HR814-119

Introduced

To amend the Consumer Financial Protection Act of 2010 to limit to $0 the amount that the Director of the Bureau of Consumer Financial Protection may request to fund the activities of the Bureau.

119th Congress Introduced Jan 28, 2025

Analysis under review: This bill has generated analysis that may be too generic or incomplete. Clause-level evidence remains available below.

Summary

What This Bill Does

This bill, To amend the Consumer Financial Protection Act of 2010 to limit to $0 the amount that the Director of the Bureau of Consumer Financial Protection may request to fund the activities of the Bureau., changes federal law or congressional policy affecting financial institutions, investors, and borrowers. The main policy domain is Finance.

Who Benefits and How

financial institutions, investors, and borrowers may benefit from new authority, funding, eligibility, regulatory clarity, or reduced risk created by the bill.

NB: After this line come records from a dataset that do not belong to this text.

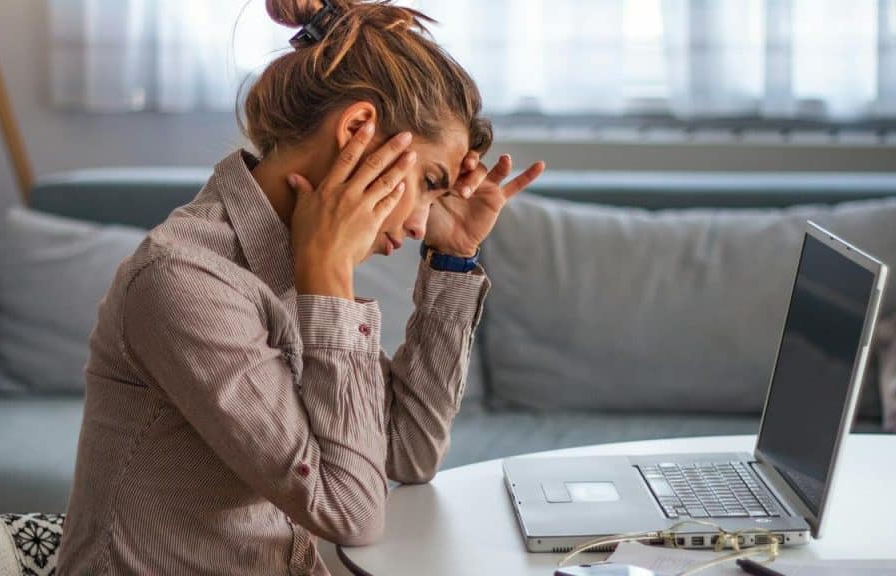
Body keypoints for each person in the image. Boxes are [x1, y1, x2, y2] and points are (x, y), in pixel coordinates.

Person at [55, 0, 545, 574]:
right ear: (358, 130)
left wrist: (454, 257)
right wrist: (329, 276)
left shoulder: (294, 259)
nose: (418, 226)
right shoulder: (182, 280)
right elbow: (350, 512)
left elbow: (408, 453)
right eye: (430, 182)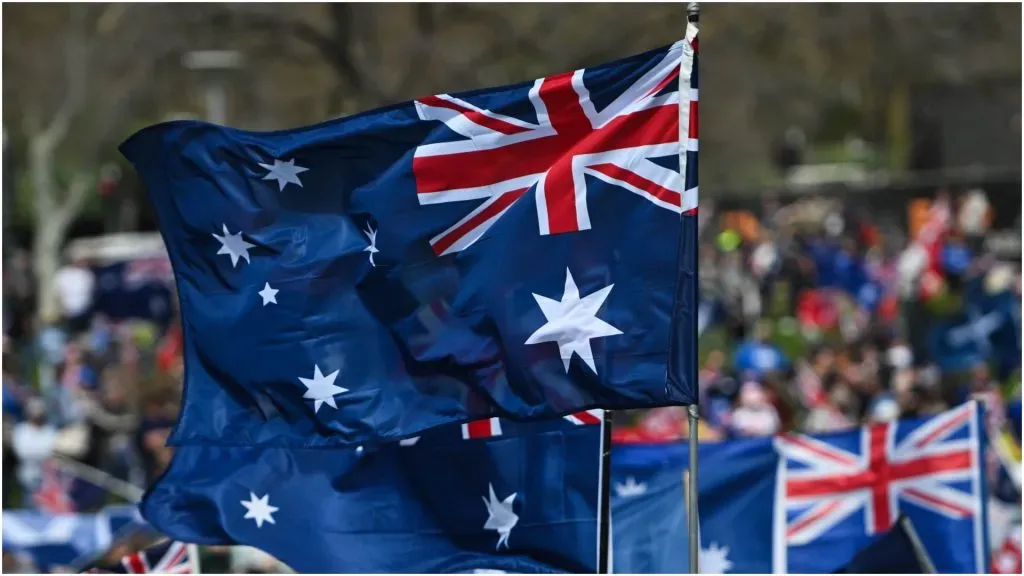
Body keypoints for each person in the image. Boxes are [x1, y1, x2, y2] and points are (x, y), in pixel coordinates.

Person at [11, 397, 58, 495]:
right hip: (26, 478)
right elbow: (22, 452)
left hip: (48, 479)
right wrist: (43, 452)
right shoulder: (21, 430)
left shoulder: (50, 430)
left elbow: (52, 451)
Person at [54, 255, 96, 336]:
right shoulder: (64, 273)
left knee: (82, 334)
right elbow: (58, 291)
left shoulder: (87, 274)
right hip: (67, 311)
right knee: (68, 334)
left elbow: (90, 291)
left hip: (84, 311)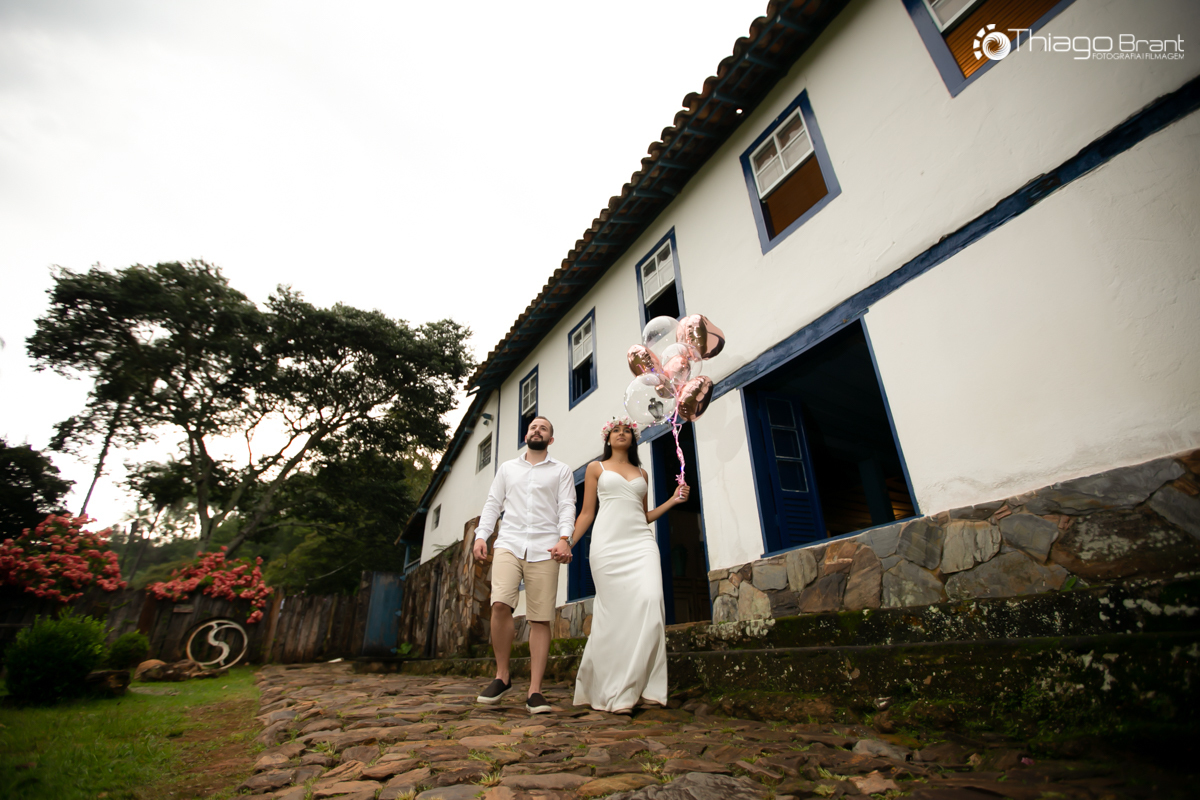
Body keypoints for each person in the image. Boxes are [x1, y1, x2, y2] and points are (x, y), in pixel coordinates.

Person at [563, 417, 690, 714]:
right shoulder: (596, 468)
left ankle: (641, 685)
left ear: (634, 438)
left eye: (626, 430)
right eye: (615, 430)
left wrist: (672, 500)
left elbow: (642, 515)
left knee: (651, 600)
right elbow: (587, 513)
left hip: (641, 544)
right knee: (612, 617)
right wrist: (567, 542)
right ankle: (617, 691)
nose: (621, 433)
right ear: (607, 438)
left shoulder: (642, 473)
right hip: (607, 546)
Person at [472, 416, 576, 714]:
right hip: (509, 543)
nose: (536, 430)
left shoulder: (561, 471)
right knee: (499, 604)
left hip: (545, 548)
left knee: (540, 618)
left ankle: (535, 691)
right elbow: (493, 503)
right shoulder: (507, 468)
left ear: (550, 439)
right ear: (526, 435)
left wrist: (565, 539)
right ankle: (502, 676)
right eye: (533, 427)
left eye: (543, 428)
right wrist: (481, 535)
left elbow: (567, 506)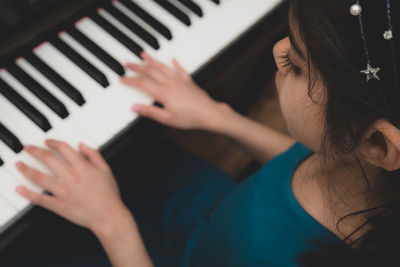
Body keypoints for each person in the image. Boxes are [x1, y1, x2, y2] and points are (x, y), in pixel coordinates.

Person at [9, 0, 400, 265]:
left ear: (377, 144)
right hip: (214, 217)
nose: (276, 53)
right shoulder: (361, 170)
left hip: (187, 251)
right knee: (137, 155)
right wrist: (219, 117)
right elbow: (304, 156)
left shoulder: (275, 257)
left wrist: (111, 222)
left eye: (296, 66)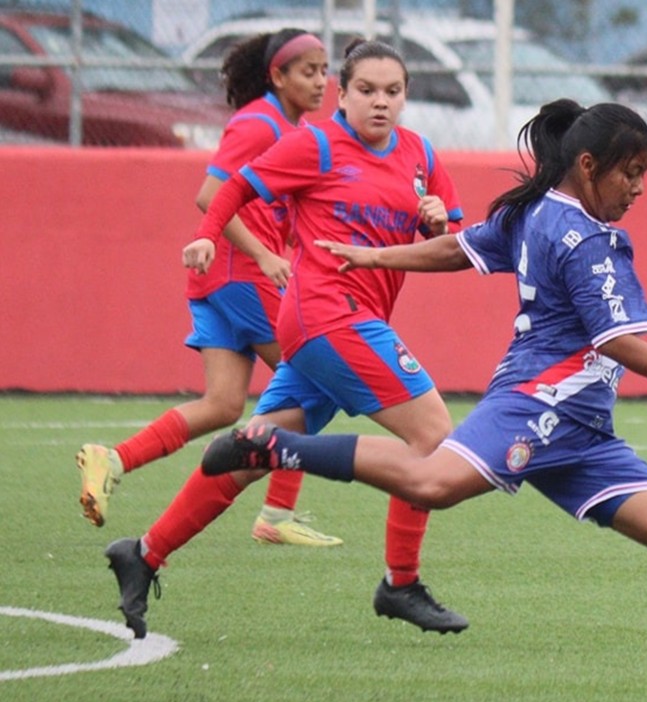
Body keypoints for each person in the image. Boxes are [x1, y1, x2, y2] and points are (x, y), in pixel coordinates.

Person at [201, 99, 647, 702]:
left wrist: (375, 254)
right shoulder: (587, 241)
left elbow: (460, 247)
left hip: (584, 430)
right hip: (539, 405)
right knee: (433, 482)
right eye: (631, 173)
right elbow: (616, 339)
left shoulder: (537, 209)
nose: (639, 188)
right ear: (589, 166)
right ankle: (276, 446)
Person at [104, 38, 468, 639]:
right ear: (342, 95)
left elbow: (453, 233)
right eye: (366, 90)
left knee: (248, 452)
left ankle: (144, 552)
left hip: (337, 325)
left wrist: (439, 217)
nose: (381, 103)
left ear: (406, 98)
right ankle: (400, 584)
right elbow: (233, 188)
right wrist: (204, 235)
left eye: (394, 92)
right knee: (433, 440)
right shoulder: (315, 144)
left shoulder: (420, 154)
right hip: (329, 316)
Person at [76, 28, 339, 546]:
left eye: (324, 71)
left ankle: (113, 459)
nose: (321, 81)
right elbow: (211, 194)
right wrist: (265, 253)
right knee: (315, 376)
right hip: (242, 275)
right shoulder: (259, 123)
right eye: (309, 71)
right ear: (277, 76)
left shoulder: (292, 127)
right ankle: (278, 512)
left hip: (224, 279)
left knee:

Who Bears the Burden and How

federal implementing agencies, financial institutions, investors, and borrowers may take on implementation duties, reporting obligations, compliance costs, or oversight responsibilities.

Key Provisions

  • Section H1B94B880751D43BC8443E7DB362F3AC8: 1. Short title This Act may be cited as the Defund the CFPB Act.
  • Section HDE6433BF44934653BF82F8D6513ED9B3: 2. Limiting funding of bureau of consumer financial protection Section 1017(a) of the Consumer Financial Protection Act of 2010 (12 U.S.C. 5497(a)) is amended—...

Evidence Chain:

This summary is generated from the full bill text using AI analysis. Expand "Detailed Analysis" below for identified beneficiaries/burden bearers with clause-level evidence links.

At a Glance

What This Bill Does

This bill, To amend the Consumer Financial Protection Act of 2010 to limit to $0 the amount that the Director of the Bureau of Consumer Financial Protection may request to fund the activities of the Bureau., changes federal law or congressional policy affecting financial institutions, investors, and borrowers.

Key Policy Areas

Finance

Primary Purpose

This bill, To amend the Consumer Financial Protection Act of 2010 to limit to $0 the amount that the Director of the Bureau of Consumer Financial Protection may request to fund the activities of the Bureau., changes federal law or congressional policy affecting financial institutions, investors, and borrowers.

Policy Domains

Finance

Whole bill

Identified Gains
  • financial institutions, investors, and borrowers
Model: codex-gpt-5 | Version: bill_summary_v2 | Source: ih
financial institutions, investors, and borrowers: ,
Identified Costs
  • federal implementing agencies
  • financial institutions, investors, and borrowers
Model: codex-gpt-5 | Version: bill_summary_v2 | Source: ih
federal implementing agencies: ,
financial institutions, investors, and borrowers: ,

Legislative Progress

Introduced
Introduced Committee Passed
Jan 28, 2025

Mr. Self (for himself, Mr. Weber of Texas, Mr. Donalds, …

Impact analysis is available but no clear stakeholder effects identified. View clause-level analysis →

Bill Structure & Actor Mappings

Who is "The Secretary" in each section?

Domains
Finance
Actor Mappings
"federal_implementing_agencies"
→ Federal agencies assigned duties by the bill

We use a combination of our own taxonomy and classification in addition to large language models to assess meaning and potential beneficiaries. High confidence means strong textual evidence. Always verify with the original bill text.